The new open banking trend is also friendly for innovative companies. The Payments Service Directive 2 (PSD2) introduced by the European Union makes it possible for fintechs to request data from banks in order to serve their clients better. For example, some fintechs already make it possible to look up the status of your accounts in various banks without having to check every single different application. Everything is visible within one app provided by this particular fintech. However, the PSD2 was introduced relatively recently, so there should be many more examples of its use coming soon as fintechs and banks keep on figuring out what can be done within the framework of open banking.
Are banks and traditional financial institutions afraid of fintechs?
Fintechs are definitely competition for traditional financial entities. In theory, for both sides, the aim is the same: to serve their customers with the highest quality products and services. But banks usually operate behind a well-known brand, while fintechs often have to build their reputation from scratch. This means that both sides undertake different operating models, resulting in varying business goals.
But it does not mean they cannot cooperate. As mentioned before, fintechs often end up selling their innovations or business ideas to major players who are keen to take advantage of them.
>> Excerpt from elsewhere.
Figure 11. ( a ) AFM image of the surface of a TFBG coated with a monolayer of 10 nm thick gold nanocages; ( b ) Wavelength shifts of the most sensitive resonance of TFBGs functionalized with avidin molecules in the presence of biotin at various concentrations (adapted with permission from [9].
Some examples of bank and fintech cooperations include:
- Partnering with cryptocurrency exchanges in order to provide a cryptocurrency card
- Multi-currency accounts and fast conversion channels made possible by partnering with money remittance fintechs
- Automating invoice statements, speeding up, and adding transparency to longer payment cycles
- Validating and reporting transactions and customer data under Anti-Money Laundering and Know Your Customer requirements
- Letting non-clients use an app to manage their banking and fintech accounts
- Creating budgets in a separate app based on the data provided by banks
- Insuring a product purchased via a bank card
As a result, 7 in 10 banks agree that collaborating with fintechs or BigTechs to create a new service is a better idea than building something on their own, in-house. They don’t have to be afraid of the fintechs if they let the innovations into their households as well.
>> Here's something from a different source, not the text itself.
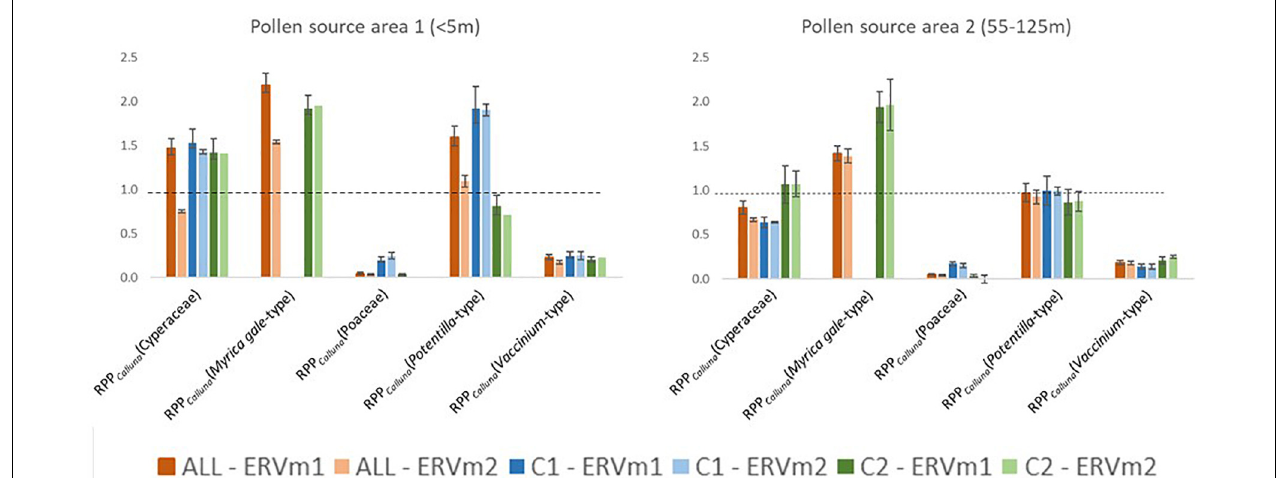
FIGURE 7 | Comparison of estimates of Relative Pollen Productivity (reference taxon is Calluna vulgaris ) obtained using different combinations of sample dataset (ALL = all samples, C1 = Cluster 1, C2 = Cluster 2—see Figure 3 for definition of clusters) and Extended R Value sub-model (ERVm1 = Extended R-Value sub-model 1)—see text for details. Dashed line at 1.0.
What is the future of fintechs?
Undoubtedly, with the rise in popularity of digital services during the pandemic, innovative financial services are going to stay with us. By 2027, the global fintech industry market is expected to be valued at $382.38 million.
E-commerce growth is good for fintechs
Part of its valuation is due to the growth of e-commerce – with more and more e-stores offering their services, it is vital that customers have the best possible experiences. Payments fintechs take care not only of smooth check-outs, but they can also help with securing e-stores against fraud with AML or KYC services. Meanwhile, insurance fintechs might help with securing the value of purchased items, and accountancy apps will make settlements easier. As you can see, the growth of e-commerce is going to be a field full of opportunities for fintechs from all sectors.
BigTechs are trying to find their way into the fintech industry
There are already BigTech companies (i.e. Apple, Google, and Amazon) trying to break their way into the industry with innovative services. While Apple Pay and Google Pay turned out to be global hits, there are predictions that the Apple credit card, which was created in cooperation with Goldman Sachs and is currently only available in the US, will probably cater only to the needs of fans of services provided by the famous company.
Investments on the rise
The frenzy related to GameStop and cryptocurrencies, along with a FIRE trend (Financial Independence: Retire Early), all attracts more people to allocate their money in an attempt to return more than invested. This might mean stocks, cryptocurrencies, or metals, etc. – regardless of your choice of investment, there is always an app that will make the whole process easier and more transparent. The majority of banks provide advice or robo-advisory services only for the highest paying clients – with fintechs, they are much more accessible for everyone.
Fintechs are on the rise and nothing is going to stop them. Not familiarizing oneself with the services they provide may result in missing out on something big.